Requirements for induction of active hemolytic anemia
Several factors play a role in determining the ability of a cold agglutinin to induce an active
hemolytic anemia.
[1, 2]
These include the following:
Ability to initiate
Extent of antibody-induced complement activation
Concentration of the antibody
Range of temperatures, including the highest temperature at which the antibody interacts with
the RBC (its thermal amplitude)
Qualitative binding of IgM to the RBC
Modification of the antibody's ability to fix complement components onto the RBCs
History
A common complaint among patients with cold agglutinin disease is painful fingers and toes
with purplish discoloration associated with cold exposure. In chronic cold agglutinin disease, the
patient is more symptomatic during the colder months.

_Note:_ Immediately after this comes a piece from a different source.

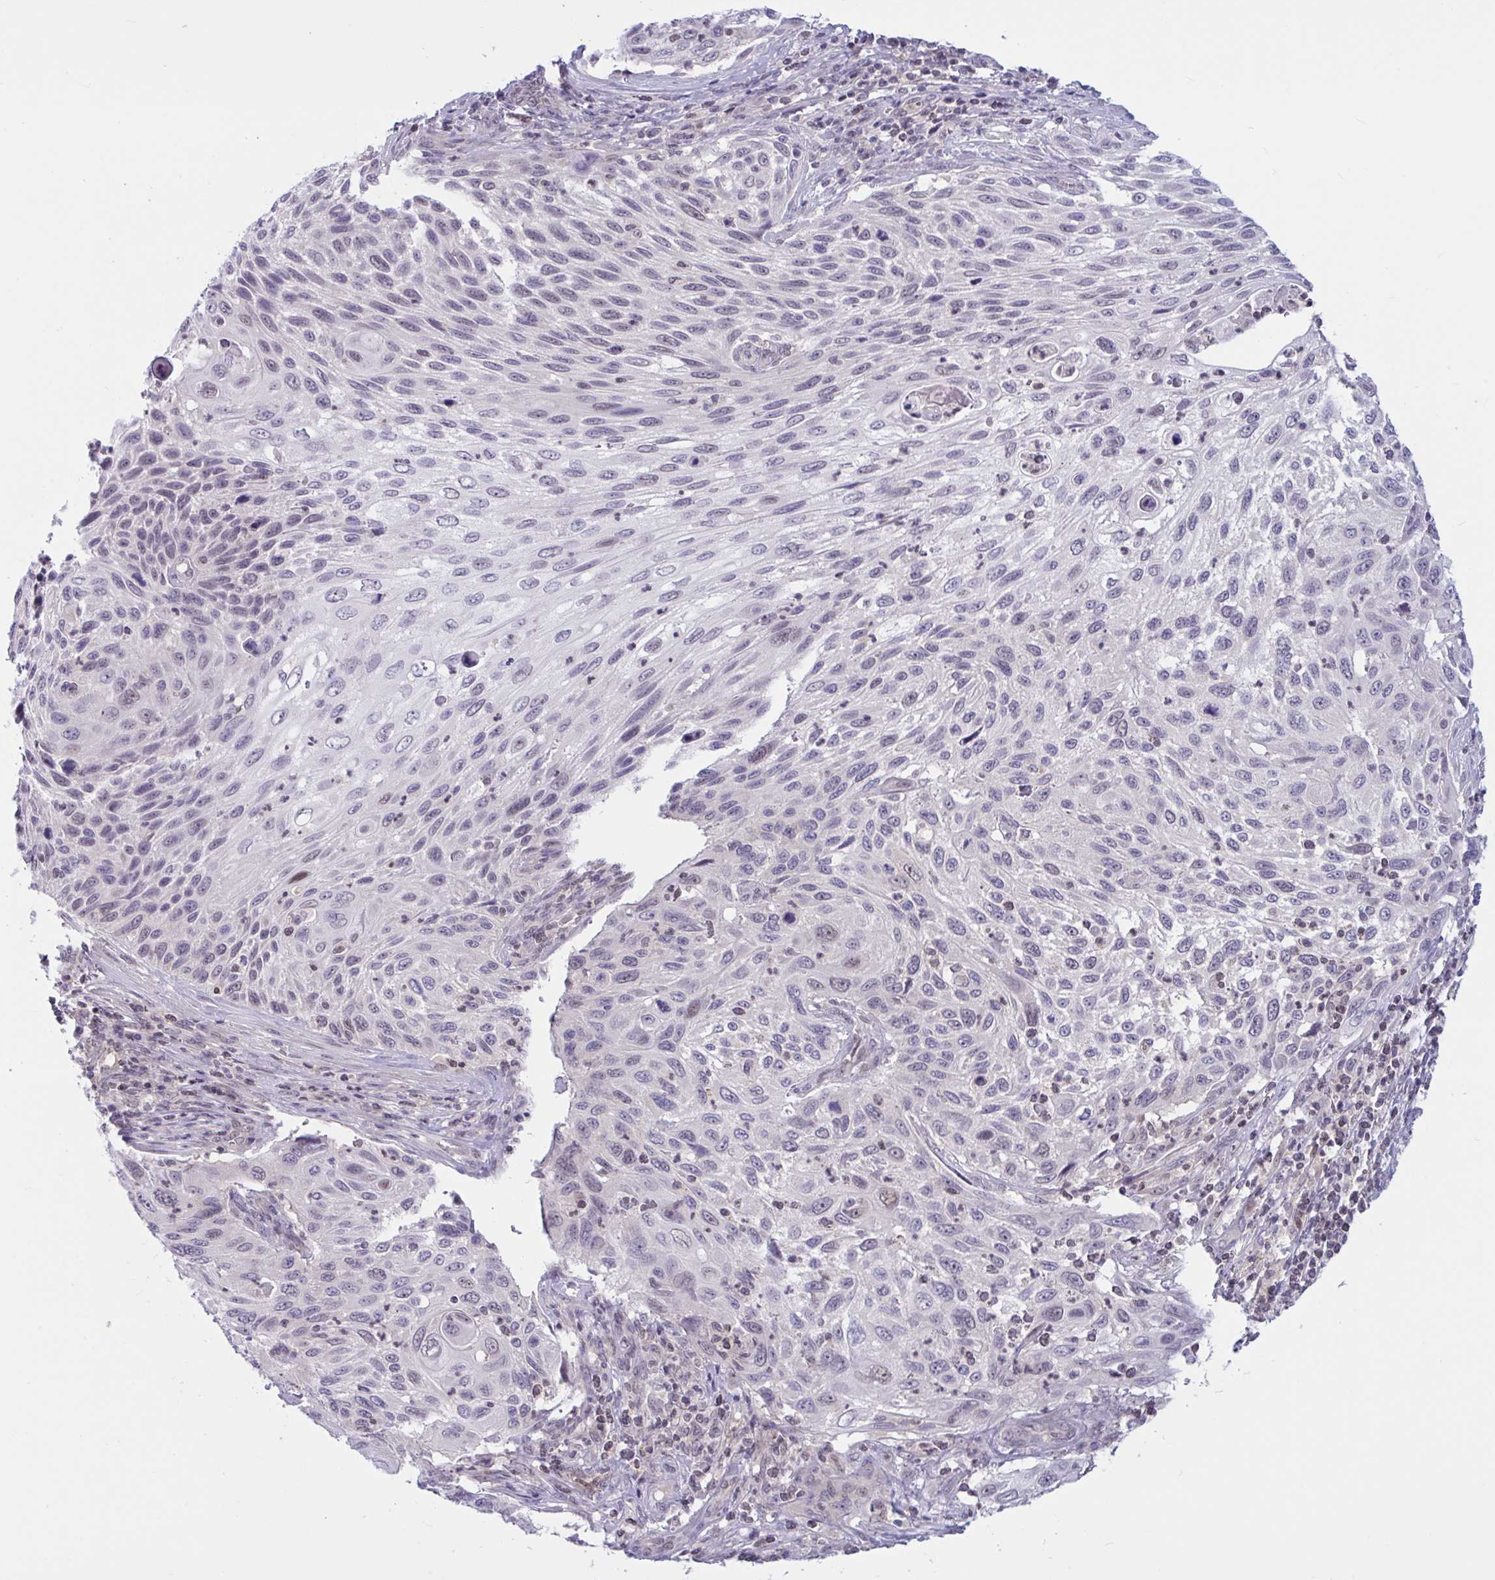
{"staining": {"intensity": "negative", "quantity": "none", "location": "none"}, "tissue": "cervical cancer", "cell_type": "Tumor cells", "image_type": "cancer", "snomed": [{"axis": "morphology", "description": "Squamous cell carcinoma, NOS"}, {"axis": "topography", "description": "Cervix"}], "caption": "An immunohistochemistry photomicrograph of cervical squamous cell carcinoma is shown. There is no staining in tumor cells of cervical squamous cell carcinoma.", "gene": "TSN", "patient": {"sex": "female", "age": 70}}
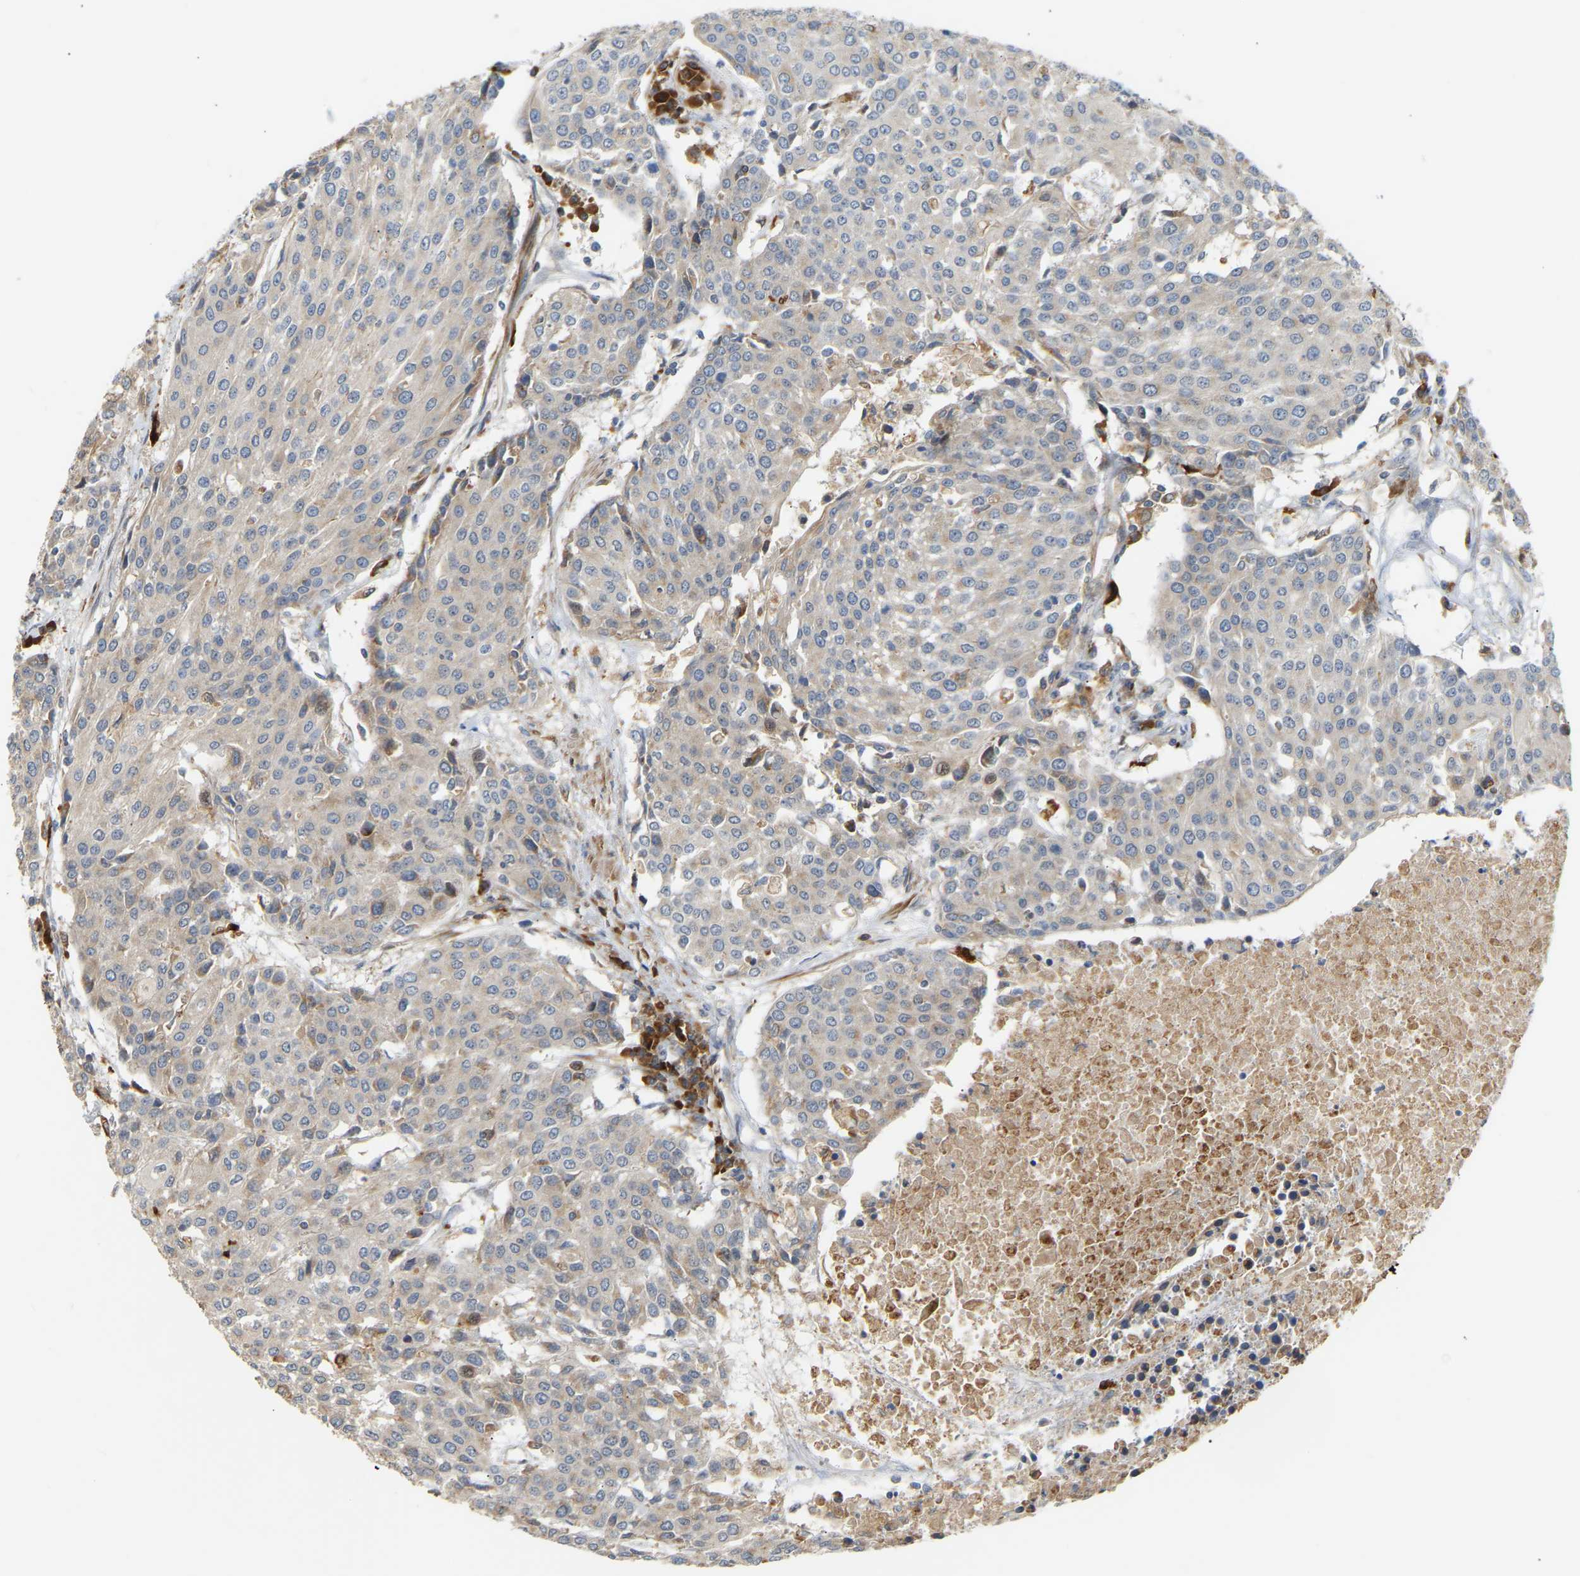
{"staining": {"intensity": "weak", "quantity": "<25%", "location": "cytoplasmic/membranous"}, "tissue": "urothelial cancer", "cell_type": "Tumor cells", "image_type": "cancer", "snomed": [{"axis": "morphology", "description": "Urothelial carcinoma, High grade"}, {"axis": "topography", "description": "Urinary bladder"}], "caption": "Urothelial carcinoma (high-grade) was stained to show a protein in brown. There is no significant positivity in tumor cells. (Stains: DAB immunohistochemistry with hematoxylin counter stain, Microscopy: brightfield microscopy at high magnification).", "gene": "PLCG2", "patient": {"sex": "female", "age": 85}}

Cold agglutininmediated acrocyanosis differs from Raynaud phenomenon. In Raynaud
phenomena, caused by vasospasm, a triphasic color change occurs, from white to blue to red,
based on vasculature response. No evidence of such a response exists in cold agglutinin
disease.
[24]

Other symptoms of cold agglutinin disease include the following:
Respiratory symptoms - May be present in patients with M pneumoniae infection
Hemoglobinuria (the passage of dark urine that contains hemoglobin) - A rare symptom
that results from hemolysis, this may be reported following prolonged exposure to cold;
hemoglobinuria is more commonly seen in paroxysmal cold hemoglobinuria
Chronic fatigue - Due to anemia
Anemia in patients with cold agglutinin disease may be mild, moderate, or severe. Along with
fatigue, symptoms of anemia include pallor, dyspnea, and poor feeding.
Other symptoms of cold agglutinin disease, such as a history of weight loss and adenopathy, can
be related to the underlying disease state associated with the production of cold agglutinins.
The severity of the clinical manifestations of the cold agglutinins themselves varies from an
inconsequential laboratory finding, in cases of the benign variety, to serious manifestations, such
as acute hemolytic crises and Raynaud-type phenomena, in cases of the more malignant variety.

Patient Education
It is essential to educate patients with chronic cold agglutinin disease about the importance of
keeping all body parts warm at all times and avoiding cooling of body parts. Appropriate
clothing is necessary in cold environments, and avoidance of cold foods and working in cold
storage areas is also important.
Patients must comprehend the importance of their daily folic acid intake, which supplies a
needed hematinic. Folic acid could easily become a rate-limiting hematinic in a patient with a
chronic hemolytic process.
Teach patients to watch for signs of anemia, such as dyspnea, palpitations, and pallor, and to
observe for signs of hemolysis, such as jaundice and dark urine.